Renforth’s mouth did not change, but Edmund knew the Colonel’s humour; it lurked like steel beneath velvet. “We will find this tunnel and explore from the outside in,” Renforth said calmly. “I suspect it empties into a cave. We may have need of it tomorrow.”
“We had already planned to approach the rendezvous from the tunnel,” Edmund said.
“Holt will watch the house, in case she decides to run away,” Fielding said in a tone of agreement.
“The tunnel appeared sealed, so hopefully they will assume she knows nothing of it.”

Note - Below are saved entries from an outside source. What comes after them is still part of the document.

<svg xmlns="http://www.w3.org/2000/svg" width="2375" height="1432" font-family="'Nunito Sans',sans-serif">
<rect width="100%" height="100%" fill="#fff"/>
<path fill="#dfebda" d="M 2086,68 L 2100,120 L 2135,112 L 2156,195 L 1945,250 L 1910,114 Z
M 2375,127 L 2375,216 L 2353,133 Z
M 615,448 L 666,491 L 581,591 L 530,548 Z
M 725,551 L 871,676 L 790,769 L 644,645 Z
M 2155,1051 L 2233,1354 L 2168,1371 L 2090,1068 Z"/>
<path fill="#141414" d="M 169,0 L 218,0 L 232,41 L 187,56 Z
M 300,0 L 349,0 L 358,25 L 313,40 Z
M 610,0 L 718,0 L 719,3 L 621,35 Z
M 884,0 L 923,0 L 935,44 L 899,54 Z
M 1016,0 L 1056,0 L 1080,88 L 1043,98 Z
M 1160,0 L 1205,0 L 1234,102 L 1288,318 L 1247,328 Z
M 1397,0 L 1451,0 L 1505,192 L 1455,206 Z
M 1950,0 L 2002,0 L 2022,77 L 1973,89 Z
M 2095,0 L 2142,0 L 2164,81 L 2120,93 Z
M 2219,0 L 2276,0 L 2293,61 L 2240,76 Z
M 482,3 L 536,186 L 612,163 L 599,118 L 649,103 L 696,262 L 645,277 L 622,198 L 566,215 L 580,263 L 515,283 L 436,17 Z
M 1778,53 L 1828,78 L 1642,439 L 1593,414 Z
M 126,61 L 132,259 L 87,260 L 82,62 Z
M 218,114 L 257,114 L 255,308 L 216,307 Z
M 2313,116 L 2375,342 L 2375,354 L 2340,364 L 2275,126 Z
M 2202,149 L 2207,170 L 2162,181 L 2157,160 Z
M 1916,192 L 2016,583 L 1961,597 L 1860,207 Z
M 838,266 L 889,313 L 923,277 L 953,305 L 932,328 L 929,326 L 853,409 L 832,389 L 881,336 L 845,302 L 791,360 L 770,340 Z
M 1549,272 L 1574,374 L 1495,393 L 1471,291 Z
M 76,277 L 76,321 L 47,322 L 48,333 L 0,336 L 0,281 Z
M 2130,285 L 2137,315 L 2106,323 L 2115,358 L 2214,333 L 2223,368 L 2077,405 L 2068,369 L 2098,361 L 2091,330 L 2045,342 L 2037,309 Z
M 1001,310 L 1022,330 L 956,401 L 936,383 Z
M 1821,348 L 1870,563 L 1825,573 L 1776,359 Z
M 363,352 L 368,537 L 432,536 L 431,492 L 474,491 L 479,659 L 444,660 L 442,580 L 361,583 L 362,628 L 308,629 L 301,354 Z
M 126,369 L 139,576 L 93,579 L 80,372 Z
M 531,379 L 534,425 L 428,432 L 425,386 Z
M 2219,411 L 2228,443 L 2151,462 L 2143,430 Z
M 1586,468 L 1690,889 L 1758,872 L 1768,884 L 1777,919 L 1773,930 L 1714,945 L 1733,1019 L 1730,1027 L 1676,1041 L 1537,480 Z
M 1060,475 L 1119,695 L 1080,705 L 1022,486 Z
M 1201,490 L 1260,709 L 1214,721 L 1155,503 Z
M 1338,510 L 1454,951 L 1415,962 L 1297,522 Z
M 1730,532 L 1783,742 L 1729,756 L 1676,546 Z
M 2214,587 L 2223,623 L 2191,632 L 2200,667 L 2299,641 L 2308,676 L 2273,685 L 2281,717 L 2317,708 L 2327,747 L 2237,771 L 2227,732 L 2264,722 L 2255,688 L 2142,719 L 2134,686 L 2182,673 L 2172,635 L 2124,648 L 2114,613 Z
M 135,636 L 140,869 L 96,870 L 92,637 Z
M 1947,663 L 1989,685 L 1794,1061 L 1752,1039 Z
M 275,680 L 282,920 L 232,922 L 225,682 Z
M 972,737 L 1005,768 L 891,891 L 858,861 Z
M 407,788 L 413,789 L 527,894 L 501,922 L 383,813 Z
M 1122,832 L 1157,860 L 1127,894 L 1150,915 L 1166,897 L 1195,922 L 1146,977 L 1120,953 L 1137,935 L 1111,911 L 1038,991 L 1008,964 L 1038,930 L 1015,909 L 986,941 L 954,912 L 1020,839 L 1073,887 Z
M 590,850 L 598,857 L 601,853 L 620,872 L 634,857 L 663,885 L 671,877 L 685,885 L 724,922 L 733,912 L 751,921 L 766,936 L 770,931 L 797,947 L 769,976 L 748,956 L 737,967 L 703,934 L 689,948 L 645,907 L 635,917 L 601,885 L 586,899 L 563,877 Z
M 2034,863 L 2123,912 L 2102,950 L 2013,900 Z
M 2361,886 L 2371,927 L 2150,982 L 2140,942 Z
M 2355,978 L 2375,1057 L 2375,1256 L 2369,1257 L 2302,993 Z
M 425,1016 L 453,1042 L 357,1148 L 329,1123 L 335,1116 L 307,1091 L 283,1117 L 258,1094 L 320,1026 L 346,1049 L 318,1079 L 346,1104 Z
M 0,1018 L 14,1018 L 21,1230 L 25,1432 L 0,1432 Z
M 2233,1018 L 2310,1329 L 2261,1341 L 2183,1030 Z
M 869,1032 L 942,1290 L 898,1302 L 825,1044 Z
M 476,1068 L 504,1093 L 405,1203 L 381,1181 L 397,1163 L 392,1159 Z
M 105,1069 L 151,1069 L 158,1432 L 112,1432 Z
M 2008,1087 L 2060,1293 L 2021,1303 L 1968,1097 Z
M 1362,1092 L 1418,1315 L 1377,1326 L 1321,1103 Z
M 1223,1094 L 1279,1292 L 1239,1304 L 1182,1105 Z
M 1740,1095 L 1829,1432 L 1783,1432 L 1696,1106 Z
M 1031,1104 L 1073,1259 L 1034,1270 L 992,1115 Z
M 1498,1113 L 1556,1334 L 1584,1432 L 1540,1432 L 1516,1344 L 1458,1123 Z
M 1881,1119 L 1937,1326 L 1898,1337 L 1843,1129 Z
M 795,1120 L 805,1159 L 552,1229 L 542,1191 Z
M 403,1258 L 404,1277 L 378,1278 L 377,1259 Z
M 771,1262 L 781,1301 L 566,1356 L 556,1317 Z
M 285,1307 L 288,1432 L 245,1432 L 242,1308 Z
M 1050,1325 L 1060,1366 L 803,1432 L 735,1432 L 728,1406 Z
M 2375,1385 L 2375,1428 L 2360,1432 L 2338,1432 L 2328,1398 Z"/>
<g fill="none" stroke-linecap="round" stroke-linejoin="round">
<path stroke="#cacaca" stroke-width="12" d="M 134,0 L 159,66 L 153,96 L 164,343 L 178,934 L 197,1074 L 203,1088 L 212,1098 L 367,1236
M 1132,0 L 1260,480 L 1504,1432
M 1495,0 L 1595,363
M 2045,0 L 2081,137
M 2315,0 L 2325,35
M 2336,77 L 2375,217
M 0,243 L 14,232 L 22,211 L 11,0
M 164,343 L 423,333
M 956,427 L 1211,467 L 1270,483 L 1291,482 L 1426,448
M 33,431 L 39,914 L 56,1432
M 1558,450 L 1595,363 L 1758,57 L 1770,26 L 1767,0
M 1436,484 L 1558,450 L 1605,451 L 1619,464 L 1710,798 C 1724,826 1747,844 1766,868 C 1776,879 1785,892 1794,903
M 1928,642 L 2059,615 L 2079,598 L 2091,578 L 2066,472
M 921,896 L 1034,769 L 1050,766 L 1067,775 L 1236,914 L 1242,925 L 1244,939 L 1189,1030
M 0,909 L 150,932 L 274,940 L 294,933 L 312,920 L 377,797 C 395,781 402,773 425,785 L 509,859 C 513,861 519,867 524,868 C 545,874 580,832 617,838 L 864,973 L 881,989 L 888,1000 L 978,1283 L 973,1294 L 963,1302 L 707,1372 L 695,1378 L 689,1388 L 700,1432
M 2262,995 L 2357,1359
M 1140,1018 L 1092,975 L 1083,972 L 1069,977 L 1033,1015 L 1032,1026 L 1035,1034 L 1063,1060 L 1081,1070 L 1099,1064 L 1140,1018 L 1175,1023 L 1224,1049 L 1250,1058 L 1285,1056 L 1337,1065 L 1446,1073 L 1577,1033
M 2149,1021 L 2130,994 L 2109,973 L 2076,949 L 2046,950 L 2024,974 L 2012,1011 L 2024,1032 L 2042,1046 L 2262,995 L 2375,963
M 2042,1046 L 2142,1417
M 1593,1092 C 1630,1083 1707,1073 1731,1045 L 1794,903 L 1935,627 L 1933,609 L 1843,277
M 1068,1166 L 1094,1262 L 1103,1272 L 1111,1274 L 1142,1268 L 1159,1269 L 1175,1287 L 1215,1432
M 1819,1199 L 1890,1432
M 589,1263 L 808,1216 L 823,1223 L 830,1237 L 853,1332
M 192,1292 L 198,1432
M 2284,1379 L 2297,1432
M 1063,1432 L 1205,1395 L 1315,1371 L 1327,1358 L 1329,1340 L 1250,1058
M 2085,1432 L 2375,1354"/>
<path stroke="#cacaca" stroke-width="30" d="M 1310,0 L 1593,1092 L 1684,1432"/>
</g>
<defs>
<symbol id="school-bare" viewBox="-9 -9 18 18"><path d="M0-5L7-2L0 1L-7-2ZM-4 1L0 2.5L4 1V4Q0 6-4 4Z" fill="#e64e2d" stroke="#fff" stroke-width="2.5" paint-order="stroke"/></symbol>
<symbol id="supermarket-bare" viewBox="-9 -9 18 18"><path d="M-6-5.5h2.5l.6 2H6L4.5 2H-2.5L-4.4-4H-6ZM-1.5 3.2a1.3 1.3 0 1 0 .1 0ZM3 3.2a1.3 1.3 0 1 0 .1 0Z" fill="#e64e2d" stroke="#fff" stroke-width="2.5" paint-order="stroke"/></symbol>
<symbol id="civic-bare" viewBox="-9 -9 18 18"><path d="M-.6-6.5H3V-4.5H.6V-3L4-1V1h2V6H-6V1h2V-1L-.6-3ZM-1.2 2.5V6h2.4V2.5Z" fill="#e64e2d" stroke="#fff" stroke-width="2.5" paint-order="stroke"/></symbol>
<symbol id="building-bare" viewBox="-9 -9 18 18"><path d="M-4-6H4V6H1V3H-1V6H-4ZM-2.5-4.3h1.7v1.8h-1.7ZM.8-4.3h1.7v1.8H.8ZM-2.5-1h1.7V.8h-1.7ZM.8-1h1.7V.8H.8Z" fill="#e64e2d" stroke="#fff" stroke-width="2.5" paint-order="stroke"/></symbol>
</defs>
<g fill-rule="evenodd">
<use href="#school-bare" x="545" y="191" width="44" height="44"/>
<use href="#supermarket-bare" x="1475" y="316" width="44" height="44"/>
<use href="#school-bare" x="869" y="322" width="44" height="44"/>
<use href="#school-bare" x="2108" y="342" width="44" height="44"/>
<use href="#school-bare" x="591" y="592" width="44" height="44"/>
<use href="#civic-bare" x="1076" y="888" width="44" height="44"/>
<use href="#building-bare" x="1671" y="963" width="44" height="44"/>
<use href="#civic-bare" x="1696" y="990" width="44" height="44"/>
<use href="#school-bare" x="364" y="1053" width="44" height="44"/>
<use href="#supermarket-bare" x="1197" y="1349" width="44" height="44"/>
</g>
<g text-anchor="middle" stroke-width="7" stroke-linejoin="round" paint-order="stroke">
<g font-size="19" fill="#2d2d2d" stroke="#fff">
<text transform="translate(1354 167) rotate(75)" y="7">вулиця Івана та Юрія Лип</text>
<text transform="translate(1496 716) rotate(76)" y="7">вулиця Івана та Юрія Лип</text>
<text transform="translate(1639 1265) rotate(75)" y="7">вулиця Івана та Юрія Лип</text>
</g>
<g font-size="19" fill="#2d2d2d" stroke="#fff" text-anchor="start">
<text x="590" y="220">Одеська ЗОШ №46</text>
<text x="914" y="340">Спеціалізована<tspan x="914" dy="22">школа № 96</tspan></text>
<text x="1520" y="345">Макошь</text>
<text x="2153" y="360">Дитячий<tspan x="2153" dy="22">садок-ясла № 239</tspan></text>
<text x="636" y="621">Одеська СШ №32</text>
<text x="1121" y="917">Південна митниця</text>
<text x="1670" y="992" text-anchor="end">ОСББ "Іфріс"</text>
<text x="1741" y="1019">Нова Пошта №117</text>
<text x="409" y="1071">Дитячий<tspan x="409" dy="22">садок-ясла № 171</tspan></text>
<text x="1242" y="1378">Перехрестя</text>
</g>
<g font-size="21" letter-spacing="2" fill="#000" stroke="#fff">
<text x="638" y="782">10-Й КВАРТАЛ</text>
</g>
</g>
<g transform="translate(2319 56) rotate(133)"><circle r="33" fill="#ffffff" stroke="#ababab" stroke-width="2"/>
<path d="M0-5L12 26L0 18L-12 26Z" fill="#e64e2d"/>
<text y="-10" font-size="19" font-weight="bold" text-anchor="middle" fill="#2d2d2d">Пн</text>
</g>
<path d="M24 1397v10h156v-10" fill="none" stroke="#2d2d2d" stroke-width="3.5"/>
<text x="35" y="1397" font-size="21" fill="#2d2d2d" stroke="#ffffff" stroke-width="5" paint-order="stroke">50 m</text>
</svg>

“And if he sees strange men about the headland,” Baines added with relish, “he will bolt like a rabbit.”
A deeper shadow detached itself from the slope above them. Stuart emerged, his quiet, practical air instantly familiar. He had been keeping watch nearer the house.
“He may bolt anyway,” Stuart said, gaze on Edmund.
Renforth turned to Edmund again. “You have already set the meeting at the fishing hut?”
“Yes,” Edmund said. “Tomorrow, at dusk. The note implies that Mrs. Larkin must retrieve the key from elsewhere, but having done so, she will then meet him.”
A stillness fell—one of those pauses in which, Edmund thought, men measured not merely the plan, but the cost of it.
Manners exhaled slowly. “Of course.”
Fielding looked toward the cliff, and his voice turned colder. “You are using her as bait?”
“No,” Edmund snapped, more harshly than he intended. He felt the heat of it rise—anger, yes, but also the more inconvenient thing behind anger: care. “We are using her message. There is a distinction.”
Baines gave a low whistle. “Ah. Chum is tender.”
Edmund glared at him. “Hold your tongue.”
Baines’s grin widened and he made as if to do so literally.
Renforth lifted a hand, and the strain shifted at once—his authority settling upon them like a lid on a cooking pot. It was not a rebuke, it was a reminder: this was not a parlour where gentlemen might spar for entertainment. This was work.
“Edmund,” Renforth said quietly, “we need clarity.”
Edmund forced himself to breathe, to uncoil his gloved hands. “Holt has already attacked Blake. He or his men ransacked the school earlier,” he said, glad his voice was more controlled now. “He threatened to burn the school and left a warning for Mrs. Larkin to leave the cipher for him at the gate by midnight. He will not come to the gate at midnight if he receives the note—he will go to the fishing hut tomorrow, believing she will be there. We can take him then, away from the women.”
“What of the ledger?” Stuart asked, because Stuart was always the one to pin the heart of a matter to the table.
Even to his own ears, Edmund’s voice went hard. “I assume he keeps it on his person.”
“Then we cannot let him run,” Fielding remarked the obvious.
“We will not,” Renforth agreed. “We will allow him to believe himself secure.”
Baines’s disappointment was nearly audible. “I dislike plans that involve patience.”
“You dislike plans that involve anything other than brute force,” Fielding returned, and the faintest edge of amusement cut through the cold.
Edmund’s attention returned, rather inevitably he felt, to the part of the plan that made his stomach knot. “I object to involving Mrs. Larkin,” he said, plainly, because it was no use dressing it in politeness. “She is not one of us, she did not swear our oaths. She did not choose this. She should not be made to stand before a man like Holt.”
Manners’s eyes softened a fraction—despite the slightness, it was almost startling in its rarity. “Chum,” he said quietly, “none of us choose all of it either.”
“That is not the same,” Edmund bit out defensively.
Renforth’s voice remained calm. “It is not—and it is precisely why we must ensure this matter ends here.”
Stuart stepped nearer, his tone gentler—not indulgent, but firm in the way of a man who had lost enough to speak without theatrics. “If Holt believes she will deliver, he will come close. If we try to apprehend him before he sees her, we may lose him—and the ledger. He will throw it into the sea, or hand it to another man.”